Required work.
1. Please print everything in the Night Life EP article from "Night Life is" down to "died in 1999.".
2. Turn the paragraph of the Night Life EP article that begins "The album peaked at" into a short bulleted list that keeps its main facts.
3. According to the Night Life EP article, to whom was the record dedicated?

Excerpt.
● ● ●
EP by Outsidaz
- Released: January 18, 2000
- Recorded: 1998–1999
- Genre: East Coast hip hop; hardcore rap;
- Length: 28:35
- Label: Ruffhouse
- Producer: Chris Schwartz (exec.); Az Izz; Jim Jonsin; Pace Won; Rah Digga; Young Zee;

Outsidaz chronology
|  | Night Life EP (2000) | The Bricks (2001) |

= Night Life (Outsidaz EP) =

Night Life is the debut EP by American New Jersey–based rap group the Outsidaz. It was released on January 18, 2000, via Rufflife Records. Audio production of the seven-track record was handled by Jim Jonsin, Ski, and few members of the band, with Chris Schwartz served as executive producer.

The album peaked at No. 67 on the Billboard Top R&B/Hip-Hop Albums chart and No. 19 on the Top Heatseekers chart. "The Rah Rah" was the lone single released from the album.

The record was dedicated to Outsidaz member Slang Ton who died in 1999.

Professional ratings
Review scores
| Source | Rating |
| AllMusic | Star Half star |
| The Source | Star |

== Track listing ==

| No. | Title | Producer(s) | Length |
|---|---|---|---|
| 1. | "Don't Look Now" | Ski | 3:25 |
| 2. | "The Rah Rah" | Ski | 4:21 |
| 3. | "Fuck Y'all Niggaz" | Az Izz; Young Zee (co.); Rah Digga (co.); | 3:11 |
| 4. | "Rush Ya Clique" (featuring Eminem) | Az Izz | 4:30 |
| 5. | "Money, Money, Money" | Az Izz; Jim Jonsin (co.); | 4:06 |
| 6. | "It's Goin' Down" | Pace Won | 4:30 |
| 7. | "Night Life" | Jim Jonsin | 4:27 |
| Total length: |  |  | 28:35 |

==Personnel==
Vocals

- Tyree Smith (Axe) – rap (tracks 1, 4–7)
● ● ●
Given entries.
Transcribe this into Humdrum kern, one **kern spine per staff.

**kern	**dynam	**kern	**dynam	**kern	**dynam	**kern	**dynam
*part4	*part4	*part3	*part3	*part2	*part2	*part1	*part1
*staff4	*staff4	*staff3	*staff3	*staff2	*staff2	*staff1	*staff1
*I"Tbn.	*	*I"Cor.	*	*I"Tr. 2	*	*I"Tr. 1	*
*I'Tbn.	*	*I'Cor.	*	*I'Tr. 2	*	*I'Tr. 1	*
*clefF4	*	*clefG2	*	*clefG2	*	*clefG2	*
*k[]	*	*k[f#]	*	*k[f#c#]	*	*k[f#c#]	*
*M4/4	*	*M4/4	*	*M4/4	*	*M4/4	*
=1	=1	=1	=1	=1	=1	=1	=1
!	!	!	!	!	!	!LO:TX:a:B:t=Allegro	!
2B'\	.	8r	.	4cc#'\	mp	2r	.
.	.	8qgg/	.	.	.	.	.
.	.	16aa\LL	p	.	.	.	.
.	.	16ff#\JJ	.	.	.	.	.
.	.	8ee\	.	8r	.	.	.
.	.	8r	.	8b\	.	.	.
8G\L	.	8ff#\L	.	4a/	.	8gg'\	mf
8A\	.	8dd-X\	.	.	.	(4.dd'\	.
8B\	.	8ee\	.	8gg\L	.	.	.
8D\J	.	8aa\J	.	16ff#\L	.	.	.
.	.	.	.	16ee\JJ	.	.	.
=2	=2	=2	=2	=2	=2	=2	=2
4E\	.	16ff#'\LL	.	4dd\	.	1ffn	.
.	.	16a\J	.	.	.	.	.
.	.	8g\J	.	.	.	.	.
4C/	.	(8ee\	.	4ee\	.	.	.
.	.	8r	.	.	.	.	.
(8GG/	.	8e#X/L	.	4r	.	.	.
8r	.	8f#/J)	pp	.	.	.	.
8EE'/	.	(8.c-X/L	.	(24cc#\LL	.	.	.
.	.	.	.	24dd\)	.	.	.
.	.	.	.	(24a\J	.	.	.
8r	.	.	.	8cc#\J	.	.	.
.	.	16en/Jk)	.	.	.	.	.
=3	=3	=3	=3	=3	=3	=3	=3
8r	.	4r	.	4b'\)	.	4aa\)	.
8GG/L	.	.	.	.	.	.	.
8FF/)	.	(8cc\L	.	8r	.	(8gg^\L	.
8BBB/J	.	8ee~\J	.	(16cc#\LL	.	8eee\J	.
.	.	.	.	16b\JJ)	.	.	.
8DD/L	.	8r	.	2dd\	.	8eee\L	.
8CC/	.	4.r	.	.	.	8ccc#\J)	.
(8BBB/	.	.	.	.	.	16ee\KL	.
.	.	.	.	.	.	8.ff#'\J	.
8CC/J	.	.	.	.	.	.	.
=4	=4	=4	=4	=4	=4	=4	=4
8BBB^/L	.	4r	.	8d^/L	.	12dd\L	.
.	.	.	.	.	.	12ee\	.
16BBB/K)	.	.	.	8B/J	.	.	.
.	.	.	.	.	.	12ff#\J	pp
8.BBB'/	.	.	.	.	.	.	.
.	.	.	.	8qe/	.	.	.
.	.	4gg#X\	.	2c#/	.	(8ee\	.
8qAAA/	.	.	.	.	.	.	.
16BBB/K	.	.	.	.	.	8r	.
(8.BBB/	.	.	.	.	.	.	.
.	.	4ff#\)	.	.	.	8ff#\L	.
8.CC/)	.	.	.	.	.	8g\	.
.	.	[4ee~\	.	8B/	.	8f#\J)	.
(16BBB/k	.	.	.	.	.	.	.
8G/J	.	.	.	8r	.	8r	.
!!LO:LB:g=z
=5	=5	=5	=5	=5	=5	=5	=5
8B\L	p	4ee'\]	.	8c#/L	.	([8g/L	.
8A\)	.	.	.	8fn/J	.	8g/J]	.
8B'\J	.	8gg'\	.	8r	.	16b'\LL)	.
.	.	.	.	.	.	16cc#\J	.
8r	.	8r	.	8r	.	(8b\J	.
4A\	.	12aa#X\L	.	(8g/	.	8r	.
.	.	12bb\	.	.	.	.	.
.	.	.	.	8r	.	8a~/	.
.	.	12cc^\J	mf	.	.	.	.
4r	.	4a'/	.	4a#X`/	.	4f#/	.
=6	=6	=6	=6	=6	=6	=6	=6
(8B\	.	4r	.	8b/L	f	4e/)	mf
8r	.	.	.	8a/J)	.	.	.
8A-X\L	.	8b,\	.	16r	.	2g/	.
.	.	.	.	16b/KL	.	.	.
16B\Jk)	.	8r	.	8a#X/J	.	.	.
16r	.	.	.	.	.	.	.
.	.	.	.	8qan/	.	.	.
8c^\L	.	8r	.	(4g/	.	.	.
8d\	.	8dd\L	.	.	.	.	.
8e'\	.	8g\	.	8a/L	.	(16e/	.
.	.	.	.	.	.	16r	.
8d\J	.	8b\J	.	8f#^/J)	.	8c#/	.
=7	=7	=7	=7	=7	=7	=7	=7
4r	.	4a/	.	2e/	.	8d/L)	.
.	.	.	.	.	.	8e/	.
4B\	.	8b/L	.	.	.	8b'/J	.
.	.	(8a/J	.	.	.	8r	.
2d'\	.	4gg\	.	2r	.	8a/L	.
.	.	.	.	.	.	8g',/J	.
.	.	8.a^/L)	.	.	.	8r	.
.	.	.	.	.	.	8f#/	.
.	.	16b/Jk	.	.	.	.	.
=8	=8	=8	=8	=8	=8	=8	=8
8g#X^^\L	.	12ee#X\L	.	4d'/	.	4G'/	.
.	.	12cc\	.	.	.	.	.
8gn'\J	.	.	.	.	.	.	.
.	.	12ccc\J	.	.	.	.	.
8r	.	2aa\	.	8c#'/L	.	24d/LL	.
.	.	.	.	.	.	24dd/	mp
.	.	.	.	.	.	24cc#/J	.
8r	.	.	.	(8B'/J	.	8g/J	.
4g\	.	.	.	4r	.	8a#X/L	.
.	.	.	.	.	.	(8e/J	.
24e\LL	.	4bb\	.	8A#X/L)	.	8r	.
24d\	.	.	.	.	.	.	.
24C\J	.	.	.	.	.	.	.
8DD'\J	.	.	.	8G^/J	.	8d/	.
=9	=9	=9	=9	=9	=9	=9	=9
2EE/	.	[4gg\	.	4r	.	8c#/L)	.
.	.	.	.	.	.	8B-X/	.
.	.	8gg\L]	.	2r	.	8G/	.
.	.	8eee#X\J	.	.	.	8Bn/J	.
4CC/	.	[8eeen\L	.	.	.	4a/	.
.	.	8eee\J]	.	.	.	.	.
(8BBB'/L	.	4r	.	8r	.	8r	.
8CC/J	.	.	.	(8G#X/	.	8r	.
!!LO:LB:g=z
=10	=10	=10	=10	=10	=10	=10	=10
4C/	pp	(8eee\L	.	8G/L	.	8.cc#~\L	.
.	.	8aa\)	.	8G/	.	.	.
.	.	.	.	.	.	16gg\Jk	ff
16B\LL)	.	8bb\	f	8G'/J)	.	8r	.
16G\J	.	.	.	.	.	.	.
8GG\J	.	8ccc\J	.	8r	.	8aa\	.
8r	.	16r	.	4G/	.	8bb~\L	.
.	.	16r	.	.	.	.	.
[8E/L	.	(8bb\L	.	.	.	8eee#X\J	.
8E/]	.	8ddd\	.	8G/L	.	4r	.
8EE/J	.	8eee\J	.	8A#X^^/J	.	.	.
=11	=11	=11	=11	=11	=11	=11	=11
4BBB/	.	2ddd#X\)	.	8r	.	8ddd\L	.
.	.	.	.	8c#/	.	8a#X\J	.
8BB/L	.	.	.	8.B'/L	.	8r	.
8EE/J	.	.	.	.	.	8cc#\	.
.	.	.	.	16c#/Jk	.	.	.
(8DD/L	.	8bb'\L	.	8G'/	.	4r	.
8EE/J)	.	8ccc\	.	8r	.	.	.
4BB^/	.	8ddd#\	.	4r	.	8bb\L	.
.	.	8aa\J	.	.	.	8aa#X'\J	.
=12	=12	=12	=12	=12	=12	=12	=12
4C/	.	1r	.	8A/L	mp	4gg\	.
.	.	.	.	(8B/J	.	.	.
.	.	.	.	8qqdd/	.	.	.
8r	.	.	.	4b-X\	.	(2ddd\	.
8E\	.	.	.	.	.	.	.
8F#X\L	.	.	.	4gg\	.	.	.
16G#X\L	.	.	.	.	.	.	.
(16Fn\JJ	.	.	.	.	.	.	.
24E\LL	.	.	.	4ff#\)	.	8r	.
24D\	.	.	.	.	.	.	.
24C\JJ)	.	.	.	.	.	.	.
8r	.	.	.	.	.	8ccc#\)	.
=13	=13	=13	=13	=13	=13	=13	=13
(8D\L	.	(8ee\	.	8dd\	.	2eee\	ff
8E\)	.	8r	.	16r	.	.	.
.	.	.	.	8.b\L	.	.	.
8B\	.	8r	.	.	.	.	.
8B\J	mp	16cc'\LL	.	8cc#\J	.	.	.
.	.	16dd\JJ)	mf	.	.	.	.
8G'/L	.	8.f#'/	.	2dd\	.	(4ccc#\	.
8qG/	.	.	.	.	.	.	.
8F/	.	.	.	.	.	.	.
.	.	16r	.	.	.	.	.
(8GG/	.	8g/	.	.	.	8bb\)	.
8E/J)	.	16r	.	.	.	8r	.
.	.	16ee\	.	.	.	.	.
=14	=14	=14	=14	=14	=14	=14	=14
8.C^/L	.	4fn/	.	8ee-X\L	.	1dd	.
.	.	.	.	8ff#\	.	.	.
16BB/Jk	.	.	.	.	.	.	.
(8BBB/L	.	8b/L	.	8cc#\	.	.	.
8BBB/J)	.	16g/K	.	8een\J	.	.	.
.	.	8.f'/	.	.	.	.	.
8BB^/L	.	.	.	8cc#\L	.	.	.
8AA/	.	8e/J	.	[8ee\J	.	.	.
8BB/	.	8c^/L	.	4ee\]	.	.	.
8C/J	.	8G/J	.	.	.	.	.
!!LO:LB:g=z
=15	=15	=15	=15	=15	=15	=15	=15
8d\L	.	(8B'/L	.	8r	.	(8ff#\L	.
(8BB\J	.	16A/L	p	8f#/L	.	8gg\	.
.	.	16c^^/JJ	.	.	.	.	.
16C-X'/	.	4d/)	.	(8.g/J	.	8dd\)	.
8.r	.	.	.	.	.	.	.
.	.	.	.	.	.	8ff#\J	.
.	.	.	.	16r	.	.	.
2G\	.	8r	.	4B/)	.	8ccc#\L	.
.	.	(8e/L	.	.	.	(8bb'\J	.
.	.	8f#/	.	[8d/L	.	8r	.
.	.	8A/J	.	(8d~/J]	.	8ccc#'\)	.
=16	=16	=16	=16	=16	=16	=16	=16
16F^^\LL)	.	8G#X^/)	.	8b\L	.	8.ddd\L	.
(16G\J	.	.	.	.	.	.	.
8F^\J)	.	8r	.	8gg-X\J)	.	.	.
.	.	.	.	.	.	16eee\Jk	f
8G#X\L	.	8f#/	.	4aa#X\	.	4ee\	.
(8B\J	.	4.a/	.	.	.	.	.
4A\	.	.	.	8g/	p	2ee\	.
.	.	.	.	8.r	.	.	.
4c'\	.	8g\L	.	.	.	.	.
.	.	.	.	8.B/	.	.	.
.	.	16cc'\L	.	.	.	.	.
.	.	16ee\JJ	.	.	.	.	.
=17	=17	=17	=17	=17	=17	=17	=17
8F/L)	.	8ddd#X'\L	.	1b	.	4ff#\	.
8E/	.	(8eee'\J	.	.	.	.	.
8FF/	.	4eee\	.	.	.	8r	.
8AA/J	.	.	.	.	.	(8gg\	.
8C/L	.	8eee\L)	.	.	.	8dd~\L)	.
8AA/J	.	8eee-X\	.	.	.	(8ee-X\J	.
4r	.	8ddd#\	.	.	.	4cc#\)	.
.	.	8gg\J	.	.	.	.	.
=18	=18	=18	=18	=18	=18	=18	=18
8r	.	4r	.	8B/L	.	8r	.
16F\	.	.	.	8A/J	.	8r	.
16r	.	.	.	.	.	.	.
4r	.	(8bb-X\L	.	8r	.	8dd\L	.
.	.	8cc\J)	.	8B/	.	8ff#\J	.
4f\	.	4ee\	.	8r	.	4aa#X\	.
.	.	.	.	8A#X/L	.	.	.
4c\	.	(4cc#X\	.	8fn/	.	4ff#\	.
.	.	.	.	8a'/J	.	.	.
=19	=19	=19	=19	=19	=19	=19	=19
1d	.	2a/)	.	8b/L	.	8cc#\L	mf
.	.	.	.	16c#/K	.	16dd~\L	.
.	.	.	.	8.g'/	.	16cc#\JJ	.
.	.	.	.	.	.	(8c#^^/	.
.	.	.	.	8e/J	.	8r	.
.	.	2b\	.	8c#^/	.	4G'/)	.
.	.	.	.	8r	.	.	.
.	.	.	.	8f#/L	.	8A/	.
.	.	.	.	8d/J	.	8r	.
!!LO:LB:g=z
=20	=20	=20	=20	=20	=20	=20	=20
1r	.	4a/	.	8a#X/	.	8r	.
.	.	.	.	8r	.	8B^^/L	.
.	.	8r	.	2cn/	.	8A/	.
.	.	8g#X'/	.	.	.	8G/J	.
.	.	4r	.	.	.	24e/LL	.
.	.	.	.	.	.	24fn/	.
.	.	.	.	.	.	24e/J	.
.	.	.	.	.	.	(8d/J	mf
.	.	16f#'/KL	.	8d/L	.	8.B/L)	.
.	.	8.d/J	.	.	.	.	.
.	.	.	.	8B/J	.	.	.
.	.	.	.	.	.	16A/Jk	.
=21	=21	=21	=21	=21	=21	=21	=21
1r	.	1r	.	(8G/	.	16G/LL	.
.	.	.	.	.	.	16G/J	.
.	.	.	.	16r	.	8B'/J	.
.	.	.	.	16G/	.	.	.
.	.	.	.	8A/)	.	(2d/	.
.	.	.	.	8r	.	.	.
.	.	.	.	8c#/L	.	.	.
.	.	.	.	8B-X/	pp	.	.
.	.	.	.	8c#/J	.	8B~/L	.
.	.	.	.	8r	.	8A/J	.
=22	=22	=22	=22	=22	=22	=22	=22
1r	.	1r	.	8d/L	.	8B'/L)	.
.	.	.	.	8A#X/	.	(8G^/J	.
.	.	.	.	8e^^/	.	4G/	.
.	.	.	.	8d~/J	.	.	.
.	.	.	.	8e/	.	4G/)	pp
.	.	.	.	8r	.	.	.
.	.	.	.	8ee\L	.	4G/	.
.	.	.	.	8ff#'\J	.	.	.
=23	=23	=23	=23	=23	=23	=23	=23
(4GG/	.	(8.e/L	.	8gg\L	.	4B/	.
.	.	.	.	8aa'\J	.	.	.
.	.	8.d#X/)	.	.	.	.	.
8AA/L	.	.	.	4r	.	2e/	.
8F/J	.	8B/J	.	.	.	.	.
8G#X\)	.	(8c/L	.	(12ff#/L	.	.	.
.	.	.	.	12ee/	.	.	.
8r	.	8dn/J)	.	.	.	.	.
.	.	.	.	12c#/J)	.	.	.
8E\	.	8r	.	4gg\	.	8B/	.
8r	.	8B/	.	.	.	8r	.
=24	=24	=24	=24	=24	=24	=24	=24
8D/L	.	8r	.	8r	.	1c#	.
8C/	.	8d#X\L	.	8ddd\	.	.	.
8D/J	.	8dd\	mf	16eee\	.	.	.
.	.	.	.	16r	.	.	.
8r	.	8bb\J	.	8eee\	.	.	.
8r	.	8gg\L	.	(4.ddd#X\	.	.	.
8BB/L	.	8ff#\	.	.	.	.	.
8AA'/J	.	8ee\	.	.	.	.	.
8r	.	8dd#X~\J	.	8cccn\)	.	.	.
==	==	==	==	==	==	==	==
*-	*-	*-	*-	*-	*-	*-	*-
● ● ●
Expected responses.
1.
Night Life is the debut EP by American New Jersey–based rap group the Outsidaz. It was released on January 18, 2000, via Rufflife Records. Audio production of the seven-track record was handled by Jim Jonsin, Ski, and few members of the band, with Chris Schwartz served as executive producer.

The album peaked at No. 67 on the Billboard Top R&B/Hip-Hop Albums chart and No. 19 on the Top Heatseekers chart. "The Rah Rah" was the lone single released from the album.

The record was dedicated to Outsidaz member Slang Ton who died in 1999.

2.
- Peaked at No. 67 on the Billboard Top R&B/Hip-Hop Albums chart
- Peaked at No. 19 on the Top Heatseekers chart
- "The Rah Rah" was its only single

3. Outsidaz member Slang Ton, who died in 1999.